William Basinski

Cascade/The Deluge

William Basinski’s unfailingly beautiful musical oeuvre is so familiar that with each new album there’s always a certain trepidation that he will be retreading old ground and rehashing ideas he’s already expounded upon. What Cascade and its live incarnation The Deluge prove, is that even in such circumstances, his magic touch is very much of the Midas variety. Whilst the piano loop that he draws upon was first recorded in 1982 and appeared as recently as 2009 on 92982, the way he has embarked upon reworking it imbues it with new emotional depth and fresh energy that it feels like hearing the loop for the first time.

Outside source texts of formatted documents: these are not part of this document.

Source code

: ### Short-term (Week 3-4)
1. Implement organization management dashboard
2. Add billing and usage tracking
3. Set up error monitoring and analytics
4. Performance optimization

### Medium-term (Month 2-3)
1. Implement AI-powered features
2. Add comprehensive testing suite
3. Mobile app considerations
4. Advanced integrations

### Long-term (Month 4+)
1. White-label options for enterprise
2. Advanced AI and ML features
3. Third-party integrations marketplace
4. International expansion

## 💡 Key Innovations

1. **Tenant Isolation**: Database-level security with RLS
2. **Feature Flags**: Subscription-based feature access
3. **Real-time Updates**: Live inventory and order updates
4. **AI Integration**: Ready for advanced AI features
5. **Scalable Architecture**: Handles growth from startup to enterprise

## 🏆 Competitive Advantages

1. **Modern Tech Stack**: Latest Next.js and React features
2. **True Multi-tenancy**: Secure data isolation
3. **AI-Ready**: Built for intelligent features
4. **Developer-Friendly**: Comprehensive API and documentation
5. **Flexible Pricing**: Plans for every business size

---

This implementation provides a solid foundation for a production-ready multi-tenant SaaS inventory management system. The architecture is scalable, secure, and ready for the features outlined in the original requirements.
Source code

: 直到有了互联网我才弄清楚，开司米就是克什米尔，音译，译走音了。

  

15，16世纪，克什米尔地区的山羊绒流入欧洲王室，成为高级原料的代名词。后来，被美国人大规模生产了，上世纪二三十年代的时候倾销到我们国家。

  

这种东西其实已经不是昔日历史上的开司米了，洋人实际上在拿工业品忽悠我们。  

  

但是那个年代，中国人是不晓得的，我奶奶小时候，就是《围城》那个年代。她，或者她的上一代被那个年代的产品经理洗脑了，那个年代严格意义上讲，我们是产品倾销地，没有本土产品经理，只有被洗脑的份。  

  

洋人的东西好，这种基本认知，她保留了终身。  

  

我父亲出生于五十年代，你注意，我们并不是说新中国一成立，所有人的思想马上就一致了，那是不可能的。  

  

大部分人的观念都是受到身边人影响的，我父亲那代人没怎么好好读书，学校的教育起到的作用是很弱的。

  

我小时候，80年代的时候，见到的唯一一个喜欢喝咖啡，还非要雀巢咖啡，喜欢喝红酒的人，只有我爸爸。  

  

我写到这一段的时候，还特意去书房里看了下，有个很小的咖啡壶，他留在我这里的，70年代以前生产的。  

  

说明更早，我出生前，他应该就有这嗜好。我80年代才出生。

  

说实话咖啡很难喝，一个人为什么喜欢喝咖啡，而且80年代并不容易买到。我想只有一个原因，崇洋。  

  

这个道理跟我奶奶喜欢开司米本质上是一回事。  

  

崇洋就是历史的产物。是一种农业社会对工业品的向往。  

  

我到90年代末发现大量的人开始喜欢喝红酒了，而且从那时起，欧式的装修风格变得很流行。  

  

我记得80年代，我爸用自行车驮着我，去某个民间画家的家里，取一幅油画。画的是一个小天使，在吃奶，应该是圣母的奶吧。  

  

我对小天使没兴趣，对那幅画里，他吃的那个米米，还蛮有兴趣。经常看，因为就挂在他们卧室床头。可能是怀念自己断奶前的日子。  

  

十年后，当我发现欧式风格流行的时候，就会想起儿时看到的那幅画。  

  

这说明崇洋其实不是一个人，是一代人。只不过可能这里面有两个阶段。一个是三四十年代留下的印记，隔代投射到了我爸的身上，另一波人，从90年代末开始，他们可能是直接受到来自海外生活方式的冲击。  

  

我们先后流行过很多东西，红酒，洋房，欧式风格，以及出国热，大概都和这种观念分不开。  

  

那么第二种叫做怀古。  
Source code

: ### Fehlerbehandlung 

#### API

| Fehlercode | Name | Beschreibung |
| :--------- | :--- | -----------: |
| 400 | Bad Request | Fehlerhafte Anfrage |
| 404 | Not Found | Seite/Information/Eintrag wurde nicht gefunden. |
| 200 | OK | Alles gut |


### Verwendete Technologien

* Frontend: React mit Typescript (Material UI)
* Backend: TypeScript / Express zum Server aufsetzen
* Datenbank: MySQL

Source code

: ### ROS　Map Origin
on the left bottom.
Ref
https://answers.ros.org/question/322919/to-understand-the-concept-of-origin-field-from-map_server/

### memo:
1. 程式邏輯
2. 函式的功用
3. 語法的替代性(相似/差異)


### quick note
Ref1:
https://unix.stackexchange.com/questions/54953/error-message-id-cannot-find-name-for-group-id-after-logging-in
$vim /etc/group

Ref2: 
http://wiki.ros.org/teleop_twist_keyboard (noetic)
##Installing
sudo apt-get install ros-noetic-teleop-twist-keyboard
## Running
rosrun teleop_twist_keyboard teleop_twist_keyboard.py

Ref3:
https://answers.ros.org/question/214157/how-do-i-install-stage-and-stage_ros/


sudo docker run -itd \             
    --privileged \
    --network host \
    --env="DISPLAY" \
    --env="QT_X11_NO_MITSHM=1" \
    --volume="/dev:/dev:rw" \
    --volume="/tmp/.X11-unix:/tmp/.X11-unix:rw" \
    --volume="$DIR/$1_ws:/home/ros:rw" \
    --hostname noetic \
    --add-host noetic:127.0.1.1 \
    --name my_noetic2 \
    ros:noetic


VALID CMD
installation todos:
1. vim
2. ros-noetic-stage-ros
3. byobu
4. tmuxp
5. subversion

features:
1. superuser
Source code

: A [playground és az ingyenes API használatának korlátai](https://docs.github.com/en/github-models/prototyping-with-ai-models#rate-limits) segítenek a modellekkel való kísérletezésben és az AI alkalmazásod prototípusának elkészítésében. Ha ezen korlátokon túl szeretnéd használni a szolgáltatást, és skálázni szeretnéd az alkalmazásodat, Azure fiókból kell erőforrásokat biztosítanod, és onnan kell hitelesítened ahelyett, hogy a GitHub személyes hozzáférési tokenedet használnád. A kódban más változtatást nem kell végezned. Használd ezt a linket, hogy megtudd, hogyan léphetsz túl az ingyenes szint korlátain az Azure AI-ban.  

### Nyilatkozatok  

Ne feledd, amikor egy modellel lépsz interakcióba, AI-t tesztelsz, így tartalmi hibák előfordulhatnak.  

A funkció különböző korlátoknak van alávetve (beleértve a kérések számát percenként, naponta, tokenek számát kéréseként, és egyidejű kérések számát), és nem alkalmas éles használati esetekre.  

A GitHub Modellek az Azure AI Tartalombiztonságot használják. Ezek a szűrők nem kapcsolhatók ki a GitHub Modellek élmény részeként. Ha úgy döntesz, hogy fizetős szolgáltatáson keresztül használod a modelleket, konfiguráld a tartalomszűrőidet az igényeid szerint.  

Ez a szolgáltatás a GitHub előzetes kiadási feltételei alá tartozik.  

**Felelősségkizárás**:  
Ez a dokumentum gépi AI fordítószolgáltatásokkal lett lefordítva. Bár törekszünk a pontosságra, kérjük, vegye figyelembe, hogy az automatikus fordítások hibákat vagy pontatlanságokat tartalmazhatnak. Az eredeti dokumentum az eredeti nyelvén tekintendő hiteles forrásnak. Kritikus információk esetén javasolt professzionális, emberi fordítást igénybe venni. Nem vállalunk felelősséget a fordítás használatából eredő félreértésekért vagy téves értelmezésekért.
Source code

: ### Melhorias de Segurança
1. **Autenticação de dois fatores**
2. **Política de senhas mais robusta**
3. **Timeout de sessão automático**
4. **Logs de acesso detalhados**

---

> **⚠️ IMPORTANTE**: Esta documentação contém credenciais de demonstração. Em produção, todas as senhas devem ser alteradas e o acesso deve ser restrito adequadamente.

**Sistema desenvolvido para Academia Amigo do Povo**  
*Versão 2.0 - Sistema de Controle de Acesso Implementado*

As ever with William Basinski, Cascade is deeply melancholic and subdued, music to embrace in the deep of a sleepless night. But it also unfurls to reveal layers of brightness that went undetected on 92982, as the increased pace of the loops blurs and breaks apart the piece’s monotonous (in the best sense of the word) repetition to reveal the deep humanity at the work’s core. The album is perfectly-titled: this is music that swirls over the listener like a waterfall, albeit the gentlest, most intoxicating waterfall one can imagine. Unlike his last album Nocturnes, Cascade feels serene, closer in tone (if not conception) to his affectionate tribute to his young family members Vivian & Ondine. The expertly-timed loops transform what would otherwise be a rather simple piano motif into a swirl of microtones that blend into one another like a tapestry. I’m reminded somewhat of cosmic minimalist Charlemagne Palestine’s work on the piano, but with the veteran’s arch humour and traces of sepulchral subtext replaced with phantoms of an altogether more welcome variety.

If resurrecting a single loop for a new album seems bold, to do so three times is positively audacious. For a live performance at Brooklyn’s Issue Project Room, Basinski took the loop from 1982 as it appeared on Cascade and filtered it through a wider bank of feedback loops of varying length, greatly broadening the vista in the process. The Charlemagne Palestine comparison feels even more apt here, as the loop’s origins on the piano is almost totally dissipated, even obliterated as it expands into an almost world-swallowing forest of increasingly extended, stretched drones and textures. At its apex, the piece becomes all-consuming in the manner of the minimalism of LaMonte Young and Marian Zazeela delivered with the maximalist approach of harsh noise wall, making The Deluge Basinski’s most formally accomplished work since the third volume of The Disintegration Loops. As it gradually dissolves into a crackling hauntological string movement that Leyland James Kirby would be envious of, it’s hard not to feel something similar towards those lucky souls present at The Issue Project Room. With The Deluge, William Basinski brings nearly 35 years of a singular vision back home to Brooklyn, but we can all revel in the results.